## TEXT BLOCK
╭──
The fuel meter body assembly is mounted to the lower portion of the intake manifold. The assembly performs the following functions:

Each fuel injector assembly is a solenoid-operated device, controlled by the VCM. The fuel injector assembly meters the pressurized fuel through a poppet nozzle (5) to a single engine cylinder.

The VCM energizes the injector solenoid, which opens an armature valve (3), allowing fuel to flow past the ball valve and through a fuel tube (1) to the poppet nozzle.

An increase in fuel pressure causes the poppet nozzle ball to open from its seat against the extension spring force. This allows the fuel to flow from the nozzle (at approximately 280 kPa (40 psi)).

De-energizing the injector solenoid (4) closes the armature. De-energizing also reduces the fuel pressure acting on the poppet nozzle ball. The extension spring closes the ball to the seat (2). The extension spring also checks the pressure between the ball and seat and the injector armature and fuel tube shutoff.
╰──
## THE DATA
╭──
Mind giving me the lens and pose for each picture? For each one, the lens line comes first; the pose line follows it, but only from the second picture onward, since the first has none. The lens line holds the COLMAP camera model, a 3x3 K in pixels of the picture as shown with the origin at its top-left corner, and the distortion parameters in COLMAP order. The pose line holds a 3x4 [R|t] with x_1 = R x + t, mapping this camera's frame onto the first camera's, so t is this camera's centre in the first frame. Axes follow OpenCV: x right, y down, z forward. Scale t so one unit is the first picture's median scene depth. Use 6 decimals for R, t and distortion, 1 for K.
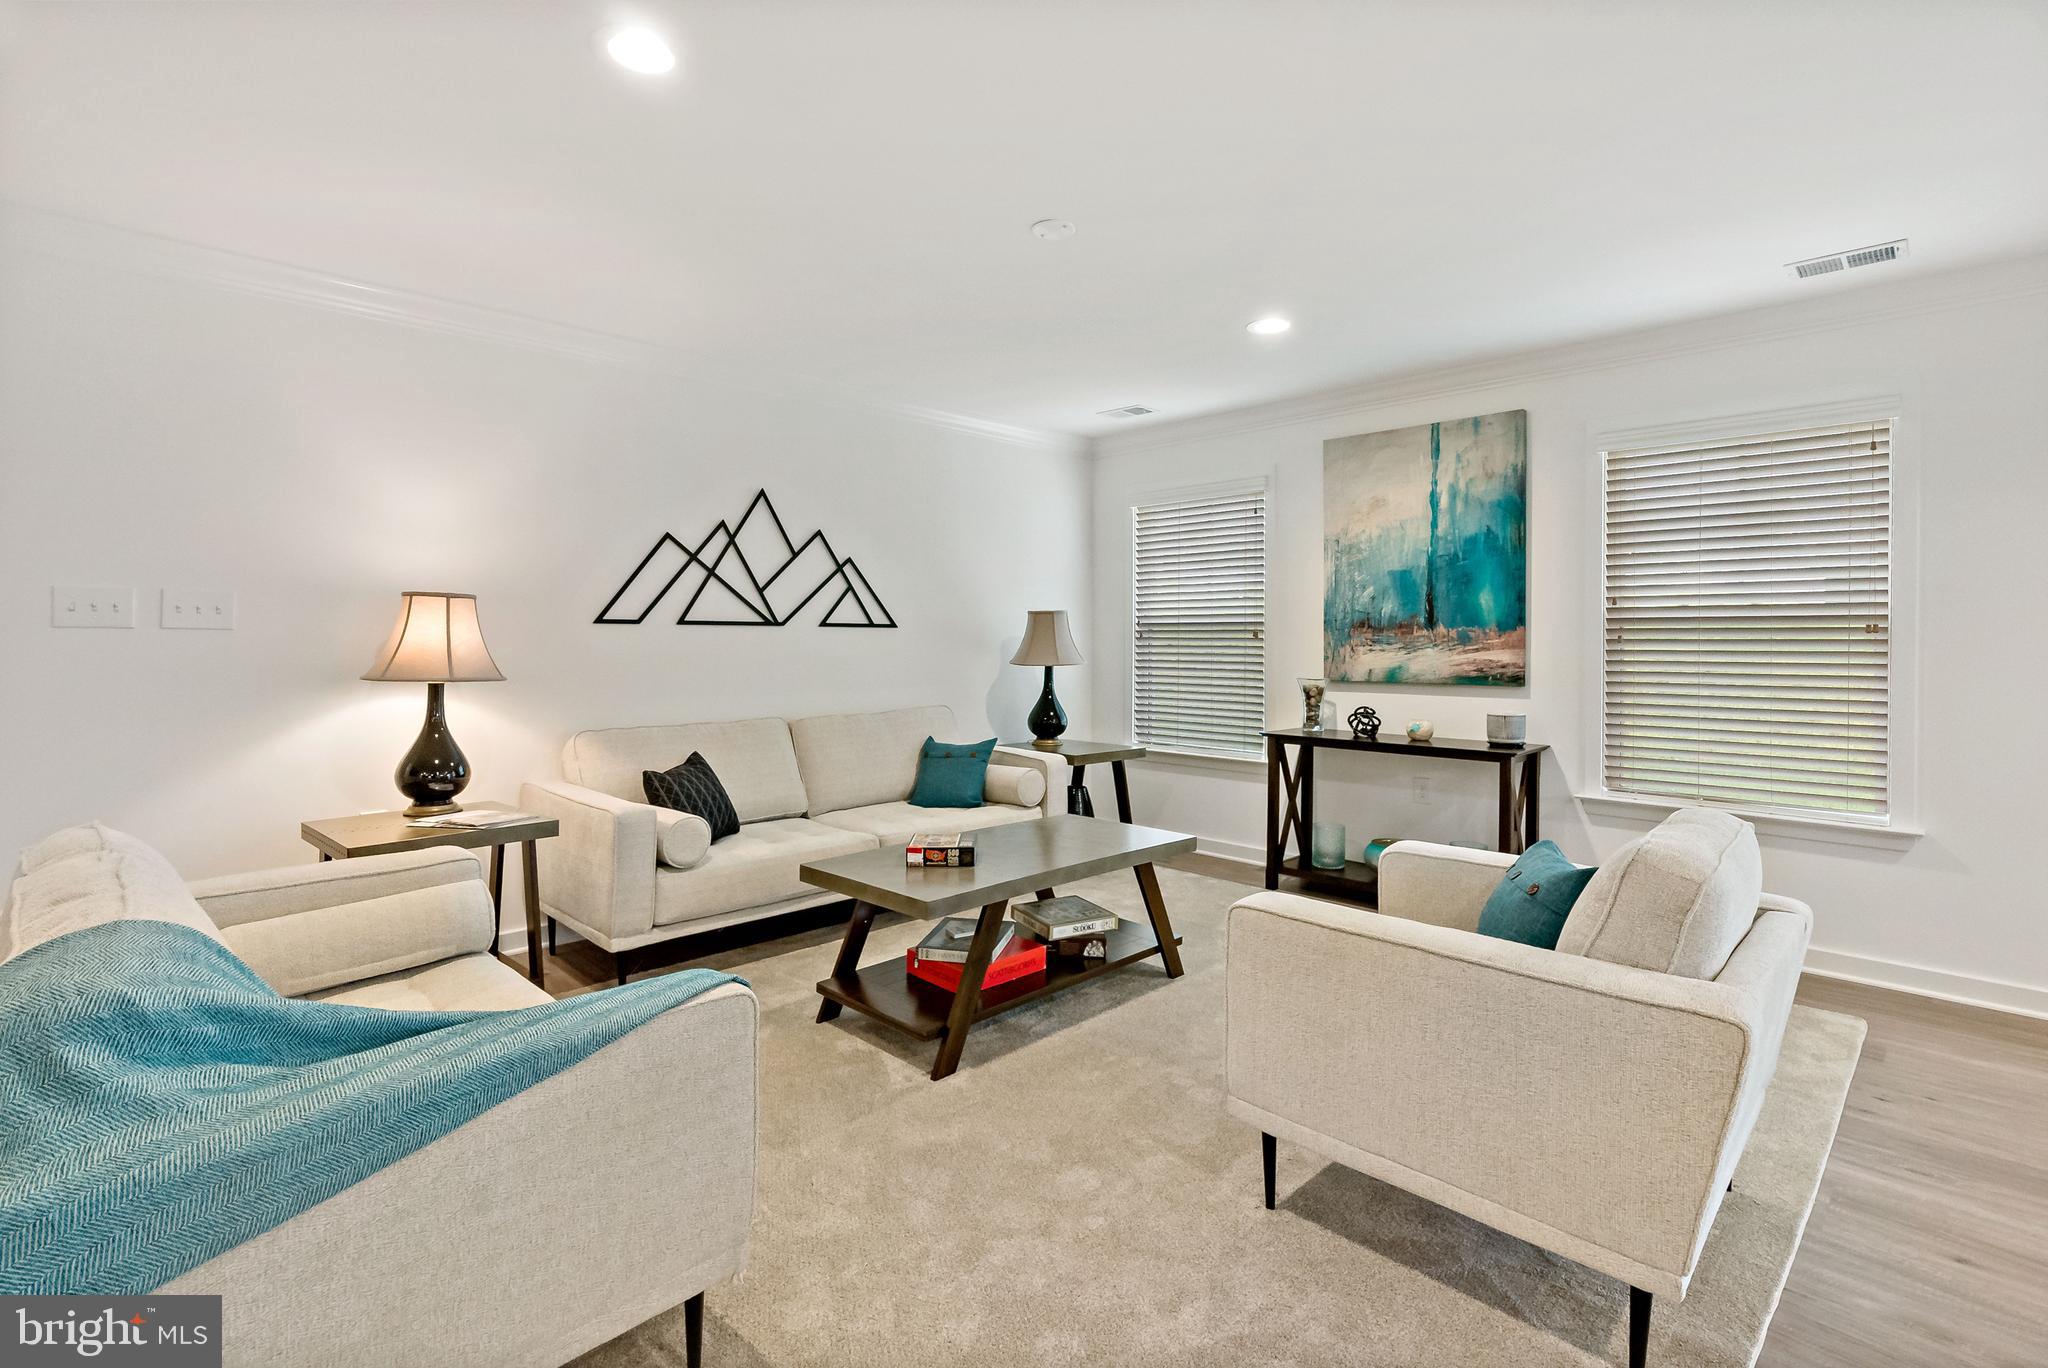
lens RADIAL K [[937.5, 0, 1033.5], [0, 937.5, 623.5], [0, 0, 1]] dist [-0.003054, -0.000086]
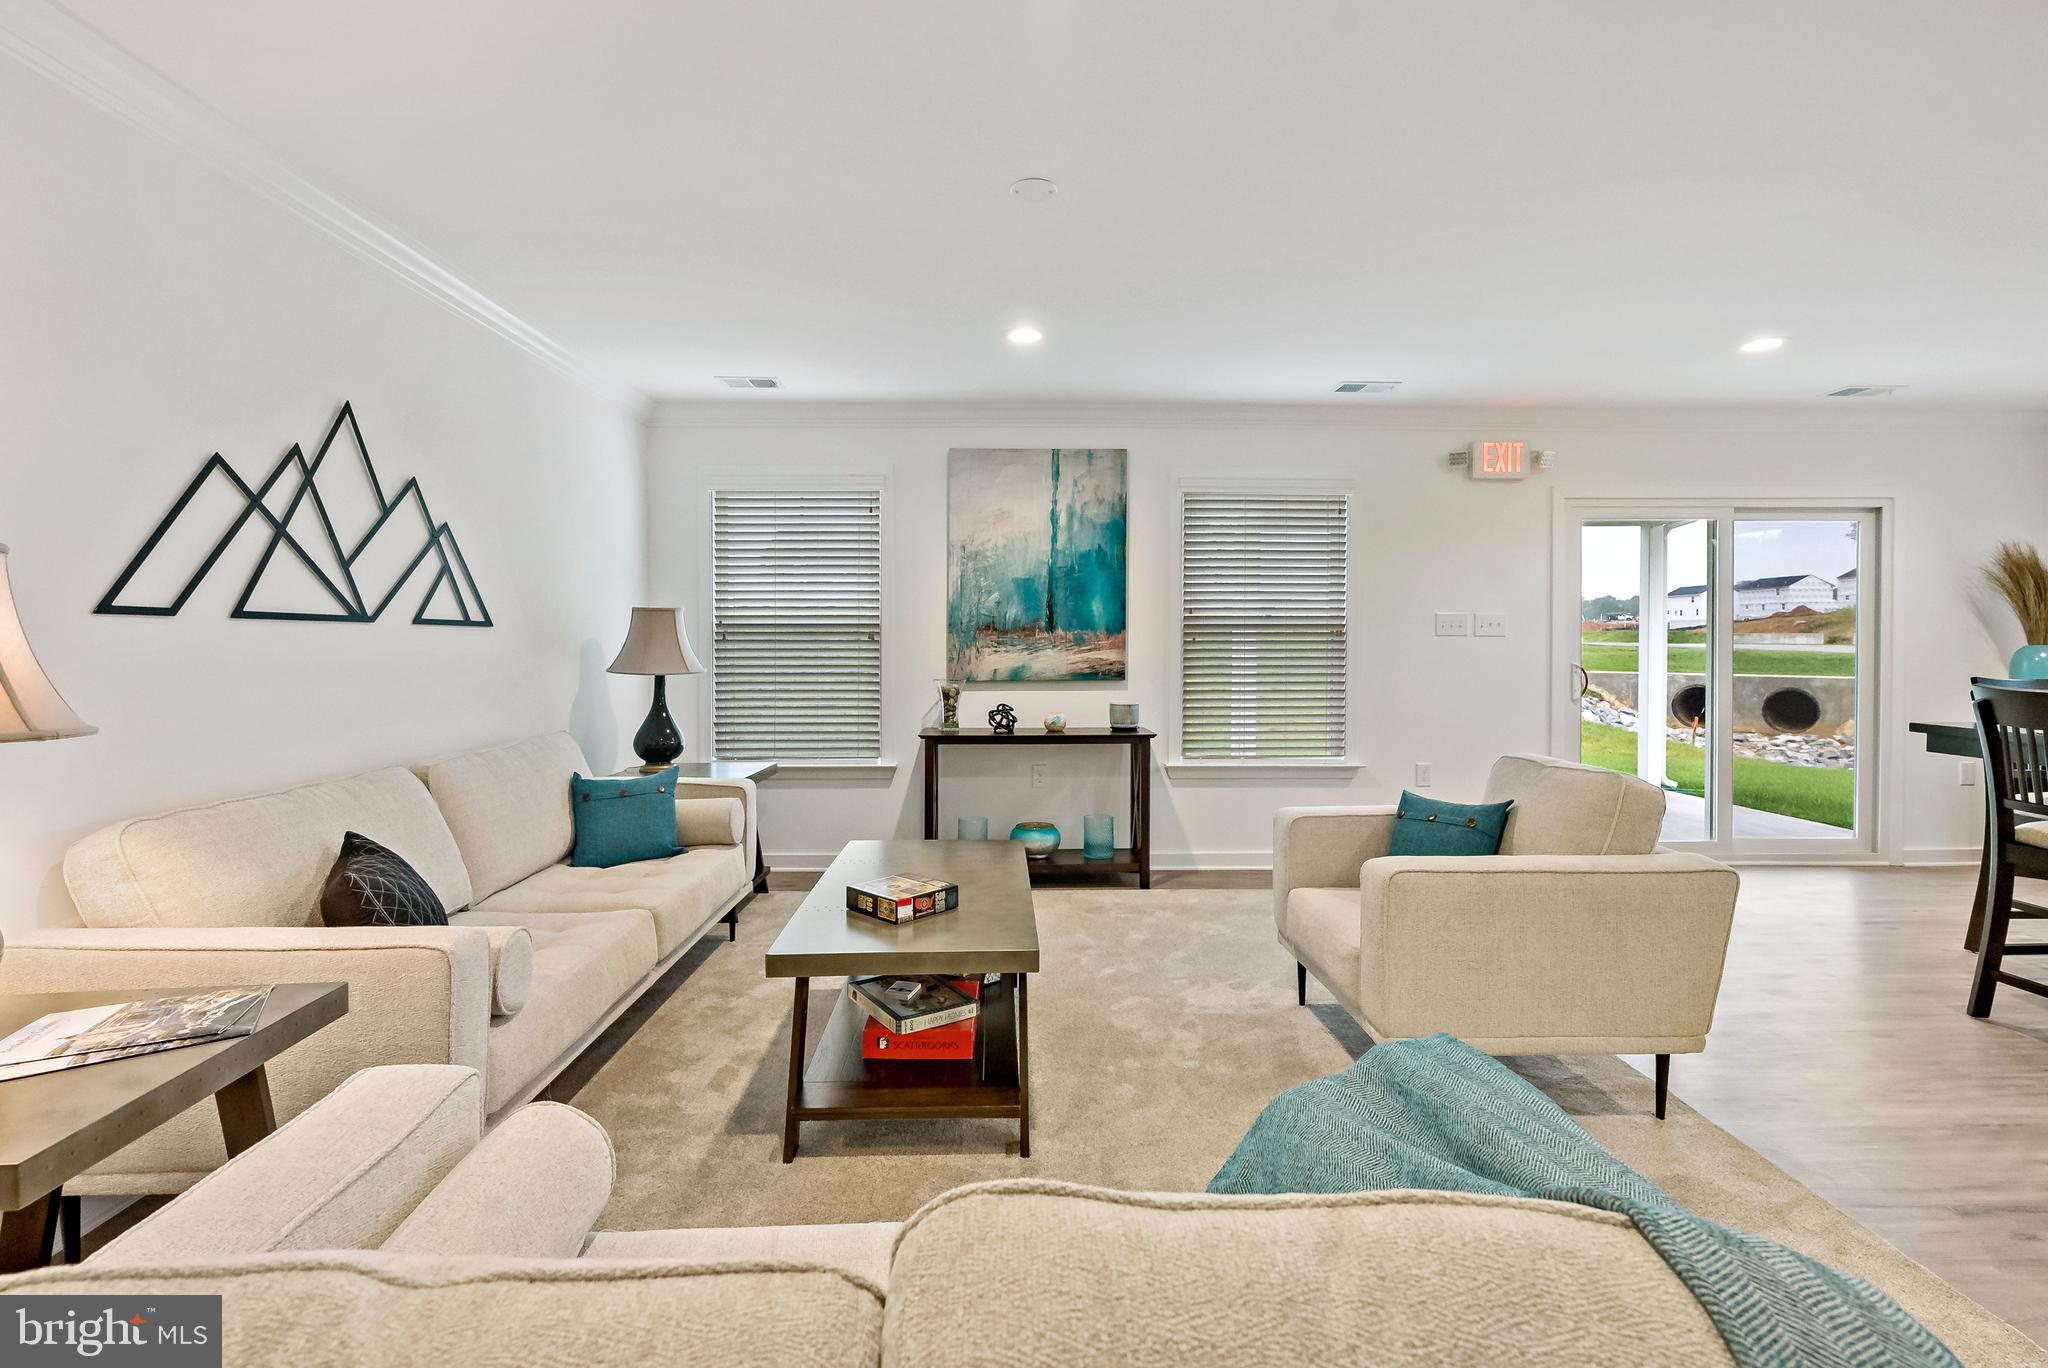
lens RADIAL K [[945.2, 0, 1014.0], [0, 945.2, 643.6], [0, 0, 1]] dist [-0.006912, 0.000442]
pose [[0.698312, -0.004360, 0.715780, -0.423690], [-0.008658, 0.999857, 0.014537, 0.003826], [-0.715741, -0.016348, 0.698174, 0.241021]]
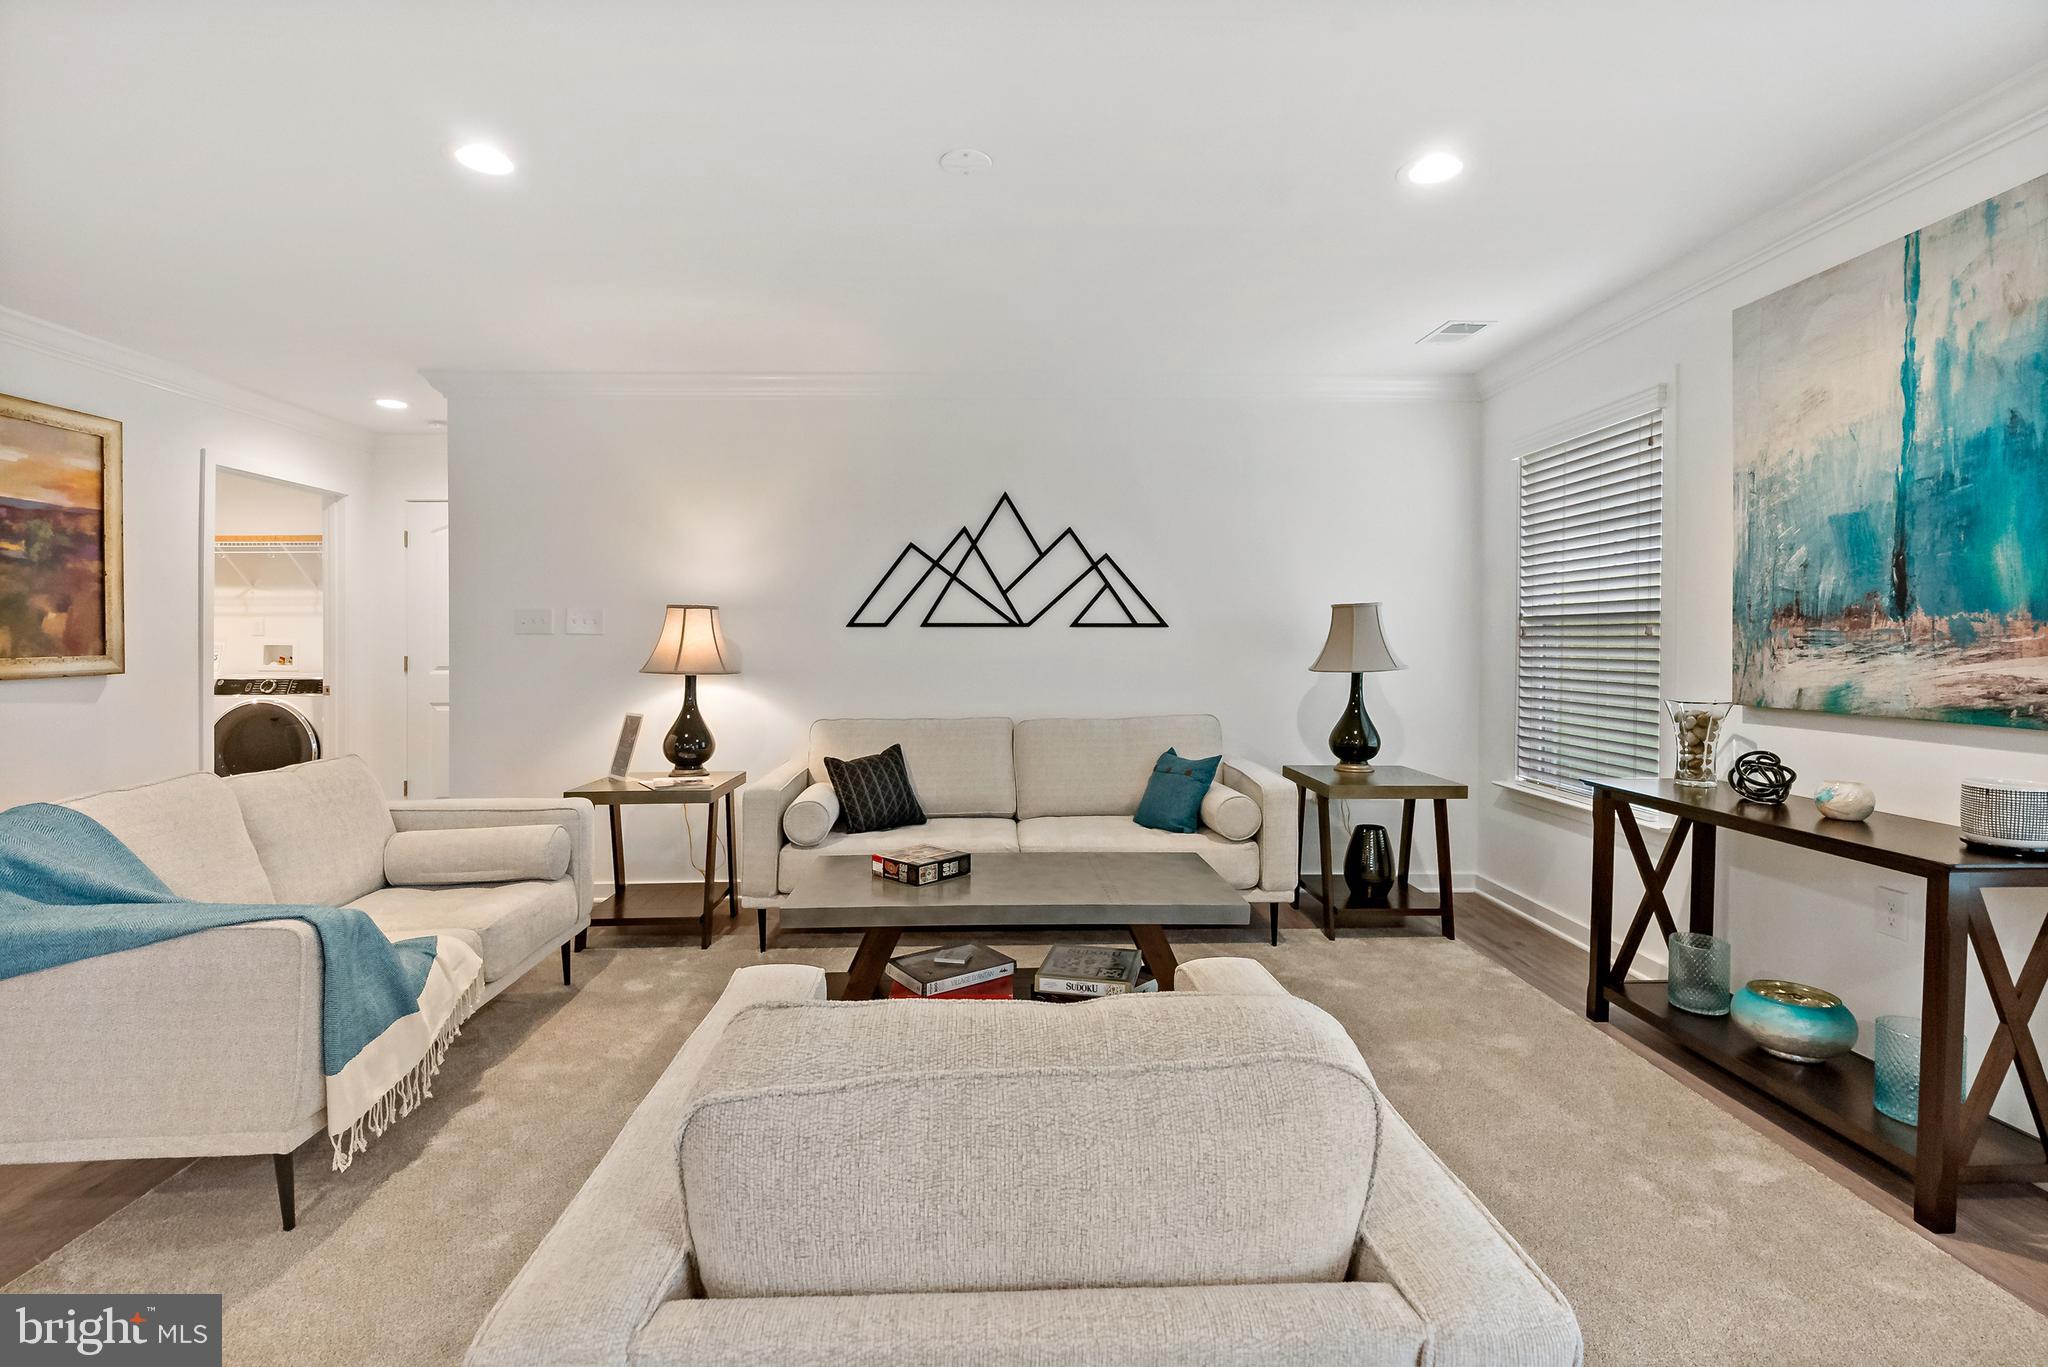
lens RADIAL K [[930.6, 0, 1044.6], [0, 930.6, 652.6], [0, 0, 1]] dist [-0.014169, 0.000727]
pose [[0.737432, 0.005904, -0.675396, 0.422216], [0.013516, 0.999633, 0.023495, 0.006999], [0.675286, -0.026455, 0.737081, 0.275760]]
╰──
## TASK DESCRIPTION
Using the text on the fuel injector assembly, decide whether each statement below agrees with it. Answer yes or no for each and quote the words of the text that decide it.
1. The fuel meter body assembly is mounted to the upper portion of the intake manifold.
2. Fuel flows from the poppet nozzle at approximately 280 kPa.
3. The extension spring closes the ball to the seat.

## SOLUTION TO THE PROBLEM
1. No: "The fuel meter body assembly is mounted to the lower portion of the intake manifold."
2. Yes: "This allows the fuel to flow from the nozzle (at approximately 280 kPa (40 psi))."
3. Yes: "The extension spring closes the ball to the seat (2)."